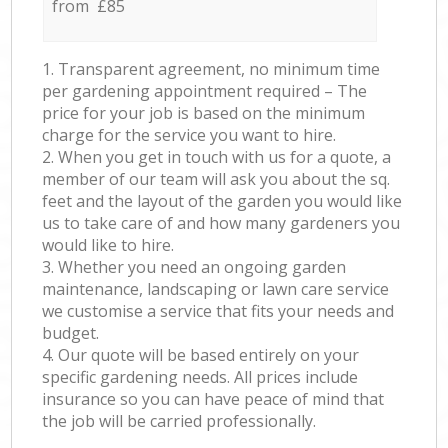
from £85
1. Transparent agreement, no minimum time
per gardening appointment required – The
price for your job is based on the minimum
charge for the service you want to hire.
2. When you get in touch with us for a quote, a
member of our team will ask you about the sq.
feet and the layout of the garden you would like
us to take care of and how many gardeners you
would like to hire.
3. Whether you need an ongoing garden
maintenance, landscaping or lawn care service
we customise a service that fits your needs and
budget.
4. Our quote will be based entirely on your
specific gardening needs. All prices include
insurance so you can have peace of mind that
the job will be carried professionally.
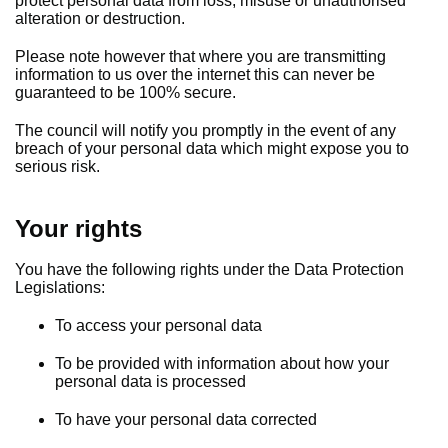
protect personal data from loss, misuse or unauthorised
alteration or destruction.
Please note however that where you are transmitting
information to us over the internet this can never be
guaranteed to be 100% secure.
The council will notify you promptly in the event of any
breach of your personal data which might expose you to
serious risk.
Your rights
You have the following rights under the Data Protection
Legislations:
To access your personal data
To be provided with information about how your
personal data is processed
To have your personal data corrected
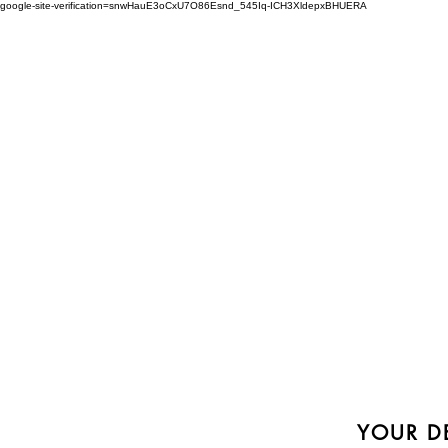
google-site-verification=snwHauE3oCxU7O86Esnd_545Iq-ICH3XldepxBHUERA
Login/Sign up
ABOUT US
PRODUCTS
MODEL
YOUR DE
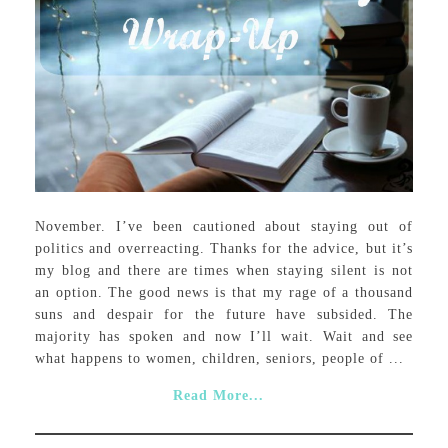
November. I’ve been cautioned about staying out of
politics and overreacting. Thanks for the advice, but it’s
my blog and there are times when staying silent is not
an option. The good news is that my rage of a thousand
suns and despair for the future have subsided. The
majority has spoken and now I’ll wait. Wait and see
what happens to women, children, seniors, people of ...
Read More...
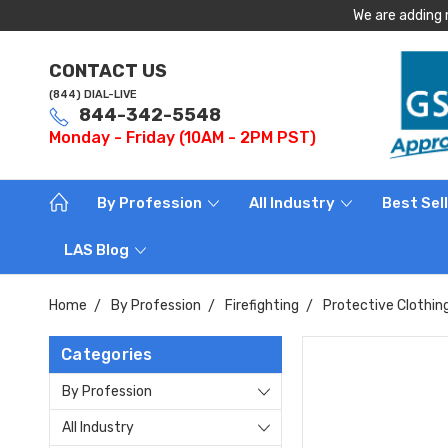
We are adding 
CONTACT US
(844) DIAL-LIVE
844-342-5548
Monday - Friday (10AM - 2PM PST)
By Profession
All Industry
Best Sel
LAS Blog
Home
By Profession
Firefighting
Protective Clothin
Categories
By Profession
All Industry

* * * * * * * * *

YOUR INSTRUCTIONS » Update the text read from these records, changing every "personal data" to "personal information" and keeping everything else the same. Leave the pictures out of your answer.

WRITTEN SOLUTION »
from £85
1. Transparent agreement, no minimum time
per gardening appointment required – The
price for your job is based on the minimum
charge for the service you want to hire.
2. When you get in touch with us for a quote, a
member of our team will ask you about the sq.
feet and the layout of the garden you would like
us to take care of and how many gardeners you
would like to hire.
3. Whether you need an ongoing garden
maintenance, landscaping or lawn care service
we customise a service that fits your needs and
budget.
4. Our quote will be based entirely on your
specific gardening needs. All prices include
insurance so you can have peace of mind that
the job will be carried professionally.
protect personal information from loss, misuse or unauthorised
alteration or destruction.
Please note however that where you are transmitting
information to us over the internet this can never be
guaranteed to be 100% secure.
The council will notify you promptly in the event of any
breach of your personal information which might expose you to
serious risk.
Your rights
You have the following rights under the Data Protection
Legislations:
To access your personal information
To be provided with information about how your
personal information is processed
To have your personal information corrected
google-site-verification=snwHauE3oCxU7O86Esnd_545Iq-ICH3XldepxBHUERA
Login/Sign up
ABOUT US
PRODUCTS
MODEL
YOUR DE
November. I’ve been cautioned about staying out of
politics and overreacting. Thanks for the advice, but it’s
my blog and there are times when staying silent is not
an option. The good news is that my rage of a thousand
suns and despair for the future have subsided. The
majority has spoken and now I’ll wait. Wait and see
what happens to women, children, seniors, people of ...
Read More...
We are adding 
CONTACT US
(844) DIAL-LIVE
844-342-5548
Monday - Friday (10AM - 2PM PST)
By Profession
All Industry
Best Sel
LAS Blog
Home
By Profession
Firefighting
Protective Clothin
Categories
By Profession
All Industry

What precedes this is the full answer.